[[ DATA IN THIS EXERCISE, beginning ]]

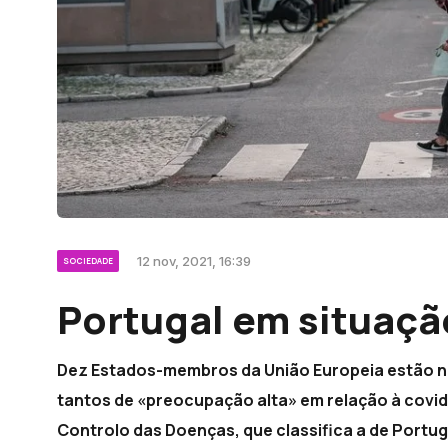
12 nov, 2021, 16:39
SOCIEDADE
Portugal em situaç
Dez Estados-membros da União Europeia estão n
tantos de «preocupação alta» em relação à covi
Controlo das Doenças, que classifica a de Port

[[ DATA IN THIS EXERCISE, end ]]
[[ DATA IN THIS EXERCISE, beginning ]]

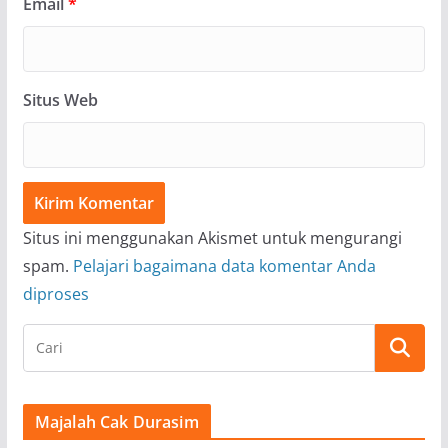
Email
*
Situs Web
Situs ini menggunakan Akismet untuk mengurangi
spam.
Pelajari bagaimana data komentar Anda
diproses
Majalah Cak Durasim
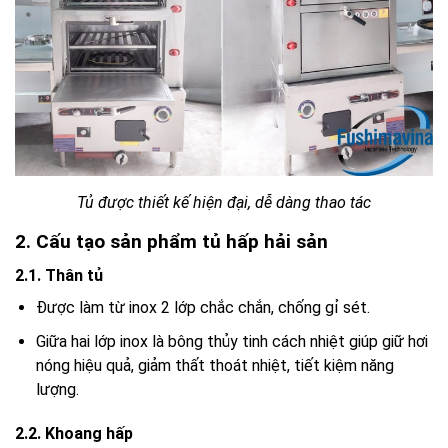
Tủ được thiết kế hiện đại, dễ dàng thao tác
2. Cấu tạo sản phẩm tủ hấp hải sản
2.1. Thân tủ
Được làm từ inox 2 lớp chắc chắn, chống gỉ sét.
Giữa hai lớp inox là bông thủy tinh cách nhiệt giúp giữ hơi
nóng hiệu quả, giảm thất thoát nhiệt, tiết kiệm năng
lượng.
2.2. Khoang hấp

[[ DATA IN THIS EXERCISE, end ]]
[[ DATA IN THIS EXERCISE, beginning ]]

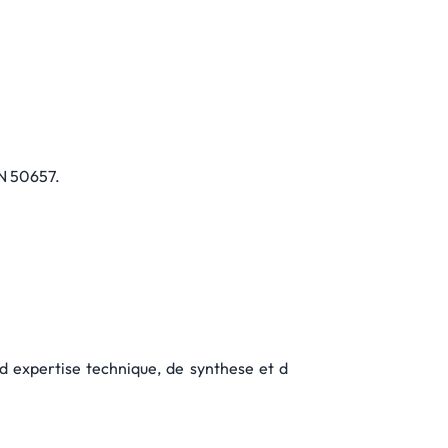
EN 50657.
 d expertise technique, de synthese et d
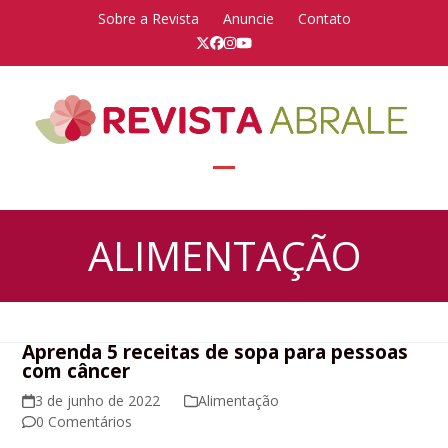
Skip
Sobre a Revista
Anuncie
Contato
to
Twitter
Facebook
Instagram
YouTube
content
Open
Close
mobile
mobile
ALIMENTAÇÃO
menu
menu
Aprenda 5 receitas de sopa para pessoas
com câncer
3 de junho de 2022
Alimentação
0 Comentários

[[ DATA IN THIS EXERCISE, end ]]

- _DIRECTIVE_:
In the records above, some lines hold the word "nhiệt"; copy each such line.

- _REPLY TO THE TASK_:
Giữa hai lớp inox là bông thủy tinh cách nhiệt giúp giữ hơi
nóng hiệu quả, giảm thất thoát nhiệt, tiết kiệm năng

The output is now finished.